I read in the New York Times this past Saturday that the tax on bonuses for those employees of companies that received federal bailout monies has come under fire. The lead in Herszenhorn’s article says: “President Obama hesitated Friday to endorse legislation to severely tax bonuses paid to executive of companies that accepted taxpayer bailout funds.”
I hope they tax the hell out of them, and I hope to hell that the IRS studies rigorously the tax returns of these well-off citizens to make sure they return every penny due us.
But I am puzzled by the logic of Vikram S. Pandit, the chief executive of Citi-group. According to the article, Pandit sent a memorandum to employees decrying the high tax (90%) imposed by the House on those who received bonuses from companies which were recipients of more than 5 billion dollars in bailout funds. Pandit is reported to have said, “The work we have all done to try to stabilize the financial system and to get this economy moving again would be significantly set back if we lose our talented people because Congress imposes a special tax on financial services employees. It would affect countless number of people who will find it difficult, if not impossible, to pay back the bonuses that they earned.”

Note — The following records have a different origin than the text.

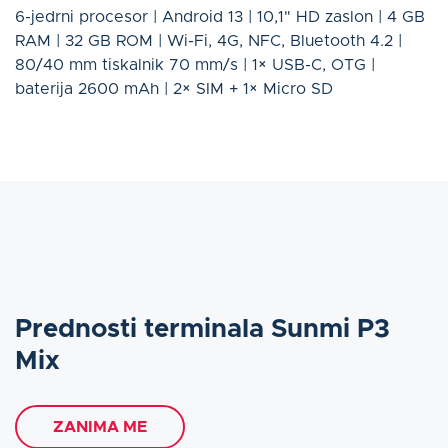
6-jedrni procesor | Android 13 | 10,1" HD zaslon | 4 GB
RAM | 32 GB ROM | Wi-Fi, 4G, NFC, Bluetooth 4.2 |
80/40 mm tiskalnik 70 mm/s | 1× USB-C, OTG |
baterija 2600 mAh | 2× SIM + 1× Micro SD
Prednosti terminala Sunmi P3
Mix
ZANIMA ME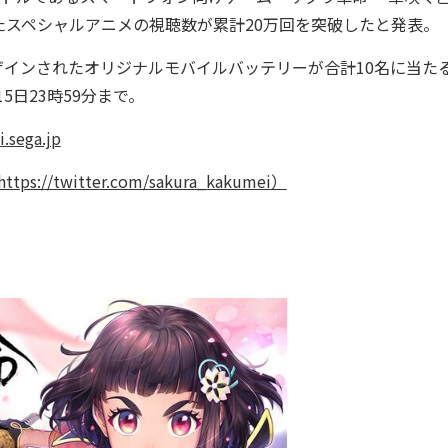
スペシャルアニメの視聴数が累計20万回を突破したと発表。
インされたオリジナルモバイルバッテリーが合計10名に当た
15日23時59分まで。
.sega.jp
ttps://twitter.com/sakura_kakumei）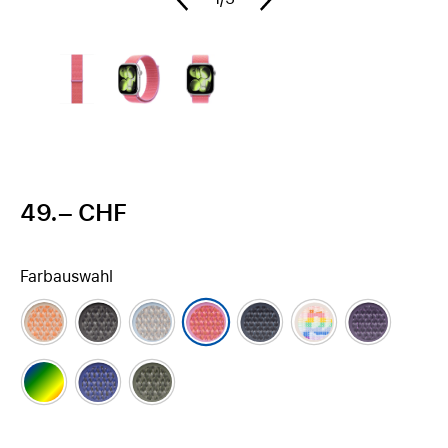
49.– CHF
Farbauswahl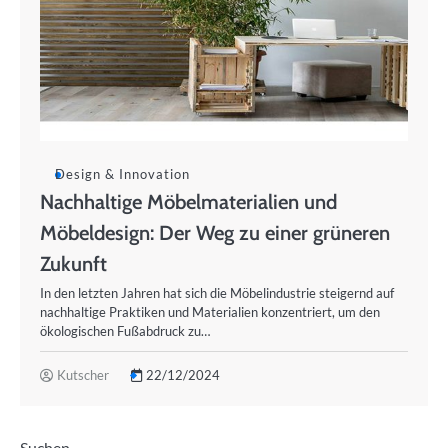
Design & Innovation
Nachhaltige Möbelmaterialien und
Möbeldesign: Der Weg zu einer grüneren
Zukunft
In den letzten Jahren hat sich die Möbelindustrie steigernd auf
nachhaltige Praktiken und Materialien konzentriert, um den
ökologischen Fußabdruck zu…
Kutscher
22/12/2024
Suchen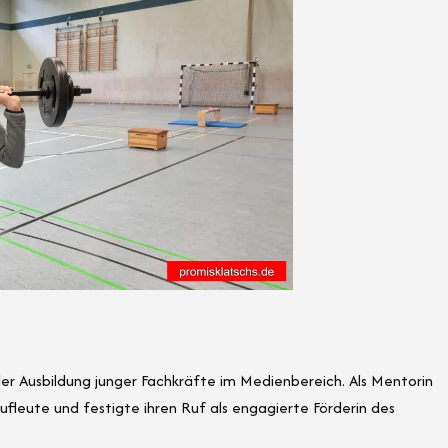
der Ausbildung junger Fachkräfte im Medienbereich. Als Mentorin
leute und festigte ihren Ruf als engagierte Förderin des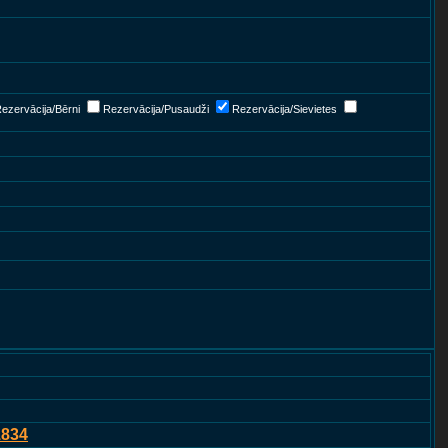
ezervācija/Bērni
Rezervācija/Pusaudži
Rezervācija/Sievietes
1834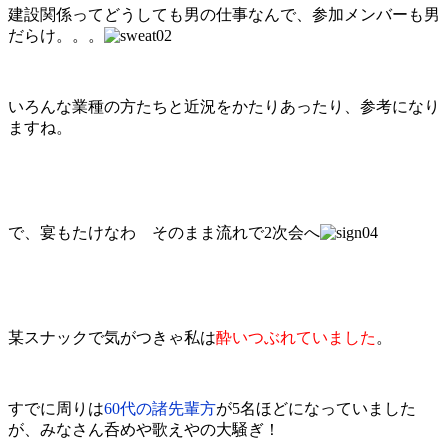
建設関係ってどうしても男の仕事なんで、参加メンバーも男
だらけ。。。
いろんな業種の方たちと近況をかたりあったり、参考になり
ますね。
で、宴もたけなわ そのまま流れで2次会へ
某スナックで気がつきゃ私は
酔いつぶれていました
。
すでに周りは
60代の諸先輩方
が5名ほどになっていました
が、みなさん呑めや歌えやの大騒ぎ！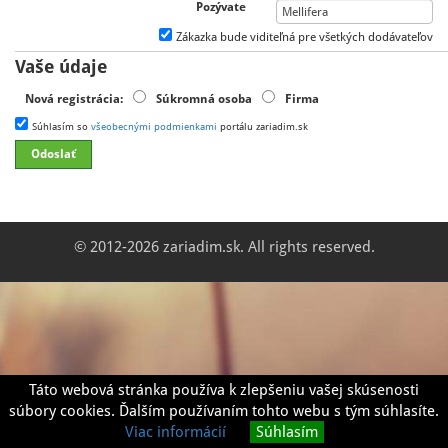
Pozývate
Zákazka bude viditeľná pre všetkých dodávateľov
Vaše údaje
Nová registrácia:
Súkromná osoba
Firma
Súhlasím so
všeobecnými podmienkami
portálu zariadim.sk
© 2012-2026 zariadim.sk. All rights reserved.
Táto webová stránka používa k zlepšeniu vašej skúsenosti
súbory cookies. Ďalším používaním tohto webu s tým súhlasíte.
Viac informácií
Súhlasím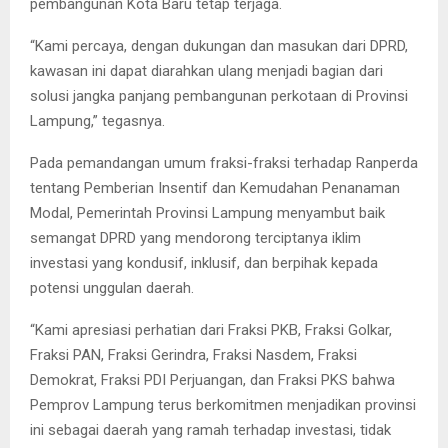
pembangunan Kota Baru tetap terjaga.
“Kami percaya, dengan dukungan dan masukan dari DPRD,
kawasan ini dapat diarahkan ulang menjadi bagian dari
solusi jangka panjang pembangunan perkotaan di Provinsi
Lampung,” tegasnya.
Pada pemandangan umum fraksi-fraksi terhadap Ranperda
tentang Pemberian Insentif dan Kemudahan Penanaman
Modal, Pemerintah Provinsi Lampung menyambut baik
semangat DPRD yang mendorong terciptanya iklim
investasi yang kondusif, inklusif, dan berpihak kepada
potensi unggulan daerah.
“Kami apresiasi perhatian dari Fraksi PKB, Fraksi Golkar,
Fraksi PAN, Fraksi Gerindra, Fraksi Nasdem, Fraksi
Demokrat, Fraksi PDI Perjuangan, dan Fraksi PKS bahwa
Pemprov Lampung terus berkomitmen menjadikan provinsi
ini sebagai daerah yang ramah terhadap investasi, tidak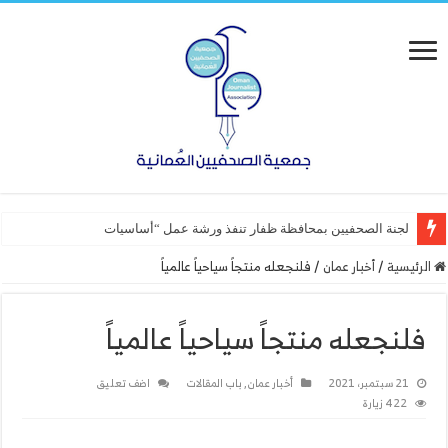
لجنة الصحفيين بمحافظة ظفار تنفذ ورشة عمل “أساسيات التصميم”
الرئيسية
/
أخبار عمان
/
فلنجعله منتجاً سياحياً عالمياً
فلنجعله منتجاً سياحياً عالمياً
21 سبتمبر، 2021
أخبار عمان
,
باب المقالات
اضف تعليق
422 زيارة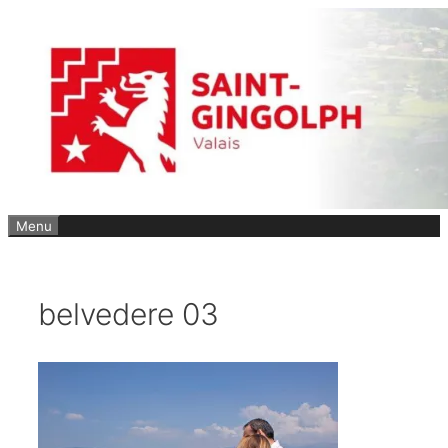
Aller
au
contenu
Menu
belvedere 03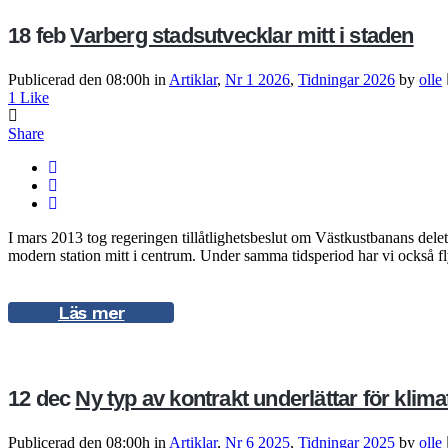
18 feb
Varberg stadsutvecklar mitt i staden
Publicerad den 08:00h
in
Artiklar
,
Nr 1 2026
,
Tidningar 2026
by
olle
1
Like
Share
I mars 2013 tog regeringen tillåtlighetsbeslut om Västkustbanans dele
modern station mitt i centrum. Under samma tidsperiod har vi också f
Läs mer
12 dec
Ny typ av kontrakt underlättar för kli
Publicerad den 08:00h
in
Artiklar
,
Nr 6 2025
,
Tidningar 2025
by
olle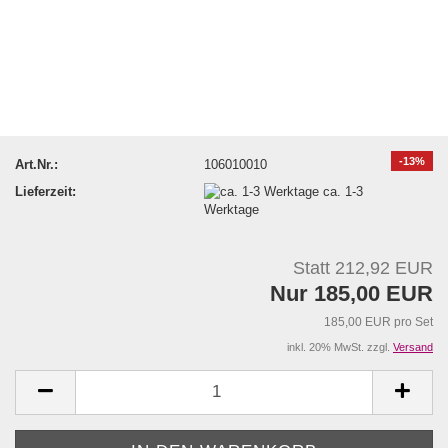
-13%
Art.Nr.:
106010010
Lieferzeit:
ca. 1-3
Werktage
Statt 212,92 EUR
Nur 185,00 EUR
185,00 EUR pro Set
inkl. 20% MwSt. zzgl.
Versand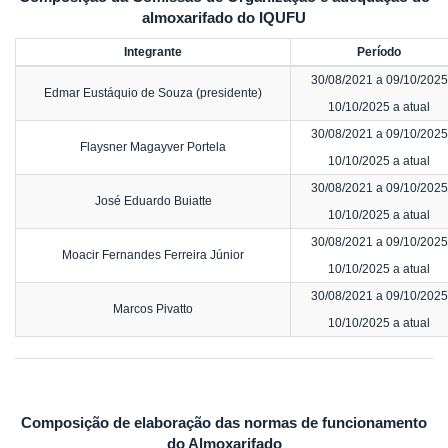
almoxarifado do IQUFU
Integrante
Período
30/08/2021 a 09/10/2025
Edmar Eustáquio de Souza (presidente)
10/10/2025 a atual
30/08/2021 a 09/10/2025
Flaysner Magayver Portela
10/10/2025 a atual
30/08/2021 a 09/10/2025
José Eduardo Buiatte
10/10/2025 a atual
30/08/2021 a 09/10/2025
Moacir Fernandes Ferreira Júnior
10/10/2025 a atual
30/08/2021 a 09/10/2025
Marcos Pivatto
10/10/2025 a atual
Composição de elaboração das normas de funcionamento
do Almoxarifado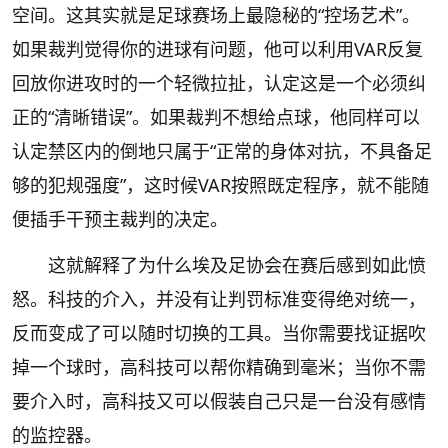
空间。这其实就是足球赛场上最隐秘的“控场艺术”。
如果裁判觉得你的进球有问题，他可以利用VAR反复
回放你进攻时的一个轻微拉扯，认定这是一个必须纠
正的“清晰错误”。如果裁判不想给点球，他同样可以
认定禁区内的倒地只属于“正常的身体对抗，不具备足
够的犯规强度”，这时候VAR按照既定程序，就不能随
便插手干预主裁判的决定。
这就解释了为什么埃及足协会在赛后感到如此愤
怒。科技的介入，并没有让判罚标准变得绝对统一，
反而变成了可以随时切换的工具。当你需要找证据吹
掉一个球时，高科技可以帮你精确到毫米；当你不需
要介入时，高科技又可以假装自己只是一台没有感情
的监控器。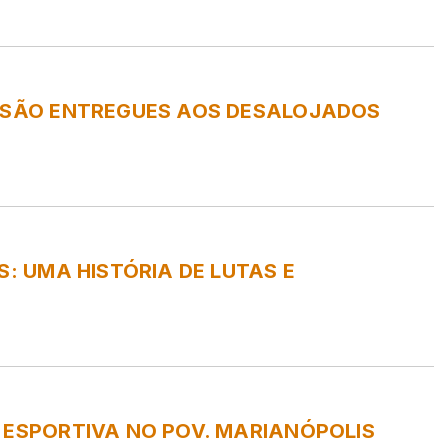
S SÃO ENTREGUES AOS DESALOJADOS
S: UMA HISTÓRIA DE LUTAS E
 ESPORTIVA NO POV. MARIANÓPOLIS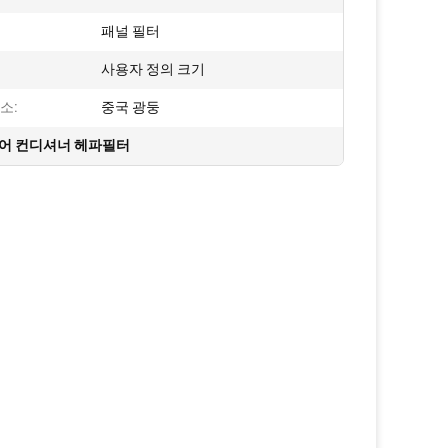
패널 필터
:
사용자 정의 크기
소:
중국 광둥
에어 컨디셔너 헤파필터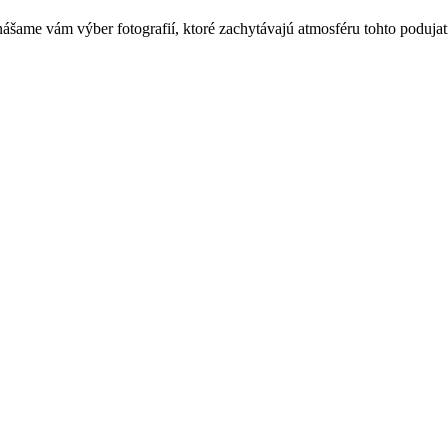
šame vám výber fotografií, ktoré zachytávajú atmosféru tohto podujat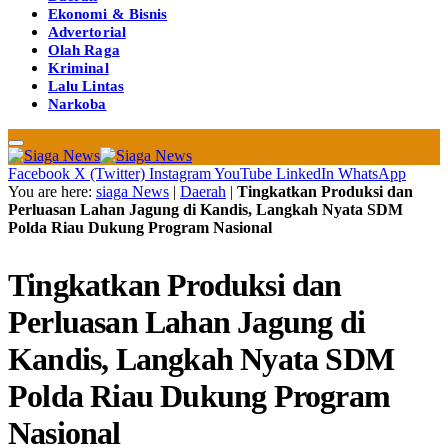
Ekonomi & Bisnis
Advertorial
Olah Raga
Kriminal
Lalu Lintas
Narkoba
Facebook
X (Twitter)
Instagram
YouTube
LinkedIn
WhatsApp
You are here:
siaga News
|
Daerah
|
Tingkatkan Produksi dan
Perluasan Lahan Jagung di Kandis, Langkah Nyata SDM
Polda Riau Dukung Program Nasional
Tingkatkan Produksi dan
Perluasan Lahan Jagung di
Kandis, Langkah Nyata SDM
Polda Riau Dukung Program
Nasional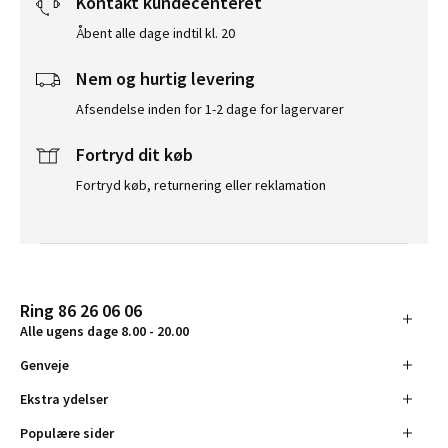
Kontakt kundecenteret
Åbent alle dage indtil kl. 20
Nem og hurtig levering
Afsendelse inden for 1-2 dage for lagervarer
Fortryd dit køb
Fortryd køb, returnering eller reklamation
Ring 86 26 06 06
Alle ugens dage 8.00 - 20.00
Genveje
Ekstra ydelser
Populære sider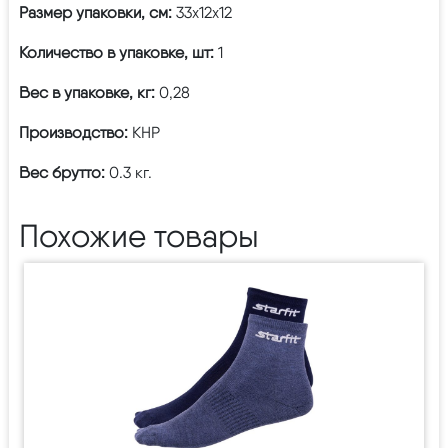
Размер упаковки, см:
33х12х12
Количество в упаковке, шт:
1
Вес в упаковке, кг:
0,28
Производство:
КНР
Вес брутто:
0.3 кг.
Похожие товары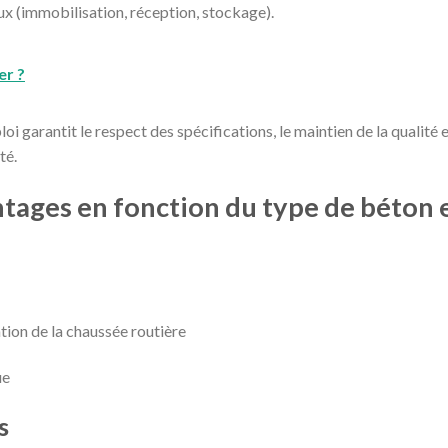
aux (immobilisation, réception, stockage).
er ?
loi garantit le respect des spécifications, le maintien de la qualité 
té.
ntages en fonction du type de béton 
ation de la chaussée routière
ue
s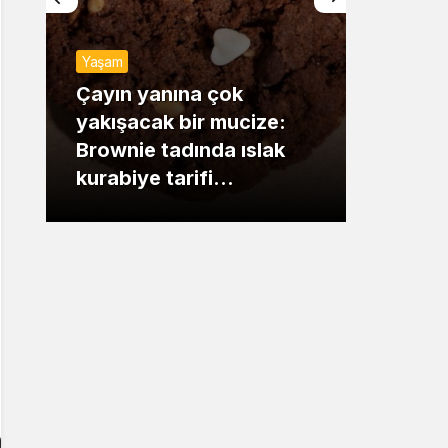
Sistem Modu
Yaşam
Sistem modunu seçin.
Günde
Çayın yanına çok
yakışacak bir mucize:
Mansu
Brownie tadında ıslak
dikka
kurabiye tarifi…
çıkışı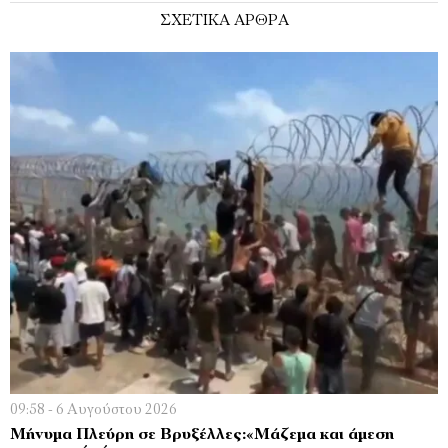
ΣΧΕΤΙΚΑ ΑΡΘΡΑ
09:58 - 6 Αυγούστου 2026
Μήνυμα Πλεύρη σε Βρυξέλλες:«Μάζεμα και άμεση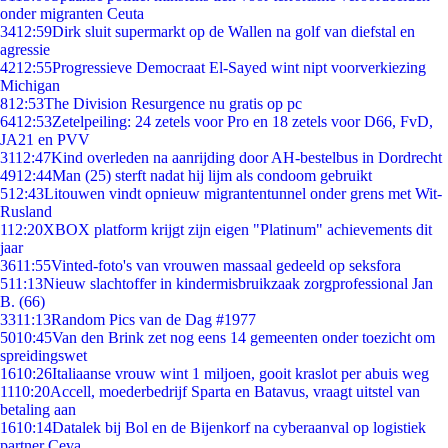
onder migranten Ceuta
34
12:59
Dirk sluit supermarkt op de Wallen na golf van diefstal en
agressie
42
12:55
Progressieve Democraat El-Sayed wint nipt voorverkiezing
Michigan
8
12:53
The Division Resurgence nu gratis op pc
64
12:53
Zetelpeiling: 24 zetels voor Pro en 18 zetels voor D66, FvD,
JA21 en PVV
31
12:47
Kind overleden na aanrijding door AH-bestelbus in Dordrecht
49
12:44
Man (25) sterft nadat hij lijm als condoom gebruikt
5
12:43
Litouwen vindt opnieuw migrantentunnel onder grens met Wit-
Rusland
1
12:20
XBOX platform krijgt zijn eigen "Platinum" achievements dit
jaar
36
11:55
Vinted-foto's van vrouwen massaal gedeeld op seksfora
5
11:13
Nieuw slachtoffer in kindermisbruikzaak zorgprofessional Jan
B. (66)
33
11:13
Random Pics van de Dag #1977
50
10:45
Van den Brink zet nog eens 14 gemeenten onder toezicht om
spreidingswet
16
10:26
Italiaanse vrouw wint 1 miljoen, gooit kraslot per abuis weg
11
10:20
Accell, moederbedrijf Sparta en Batavus, vraagt uitstel van
betaling aan
16
10:14
Datalek bij Bol en de Bijenkorf na cyberaanval op logistiek
partner Ceva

So here is my confusion: my understanding has been that Citi-group was one of the biggest culprits in the Banking collapse. So, these bonuses (money for exceptional work!) are going to people who didn’t do a very good job at all. And now I am supposed to be sympathetic for the terrible straits these greedy people find themselves in as a result of their own incompetences. I’m perplexed by this logic.
Second, these people having to pay back some of the huge bonus money they received (usually in sums in excess of the salaries that working people generally make in say, a ten to twenty year period) hardly arouses my sympathy. They may just have to sell the Lexus for a Prius, or the second house and suffer a stay-cation. I am not concerned.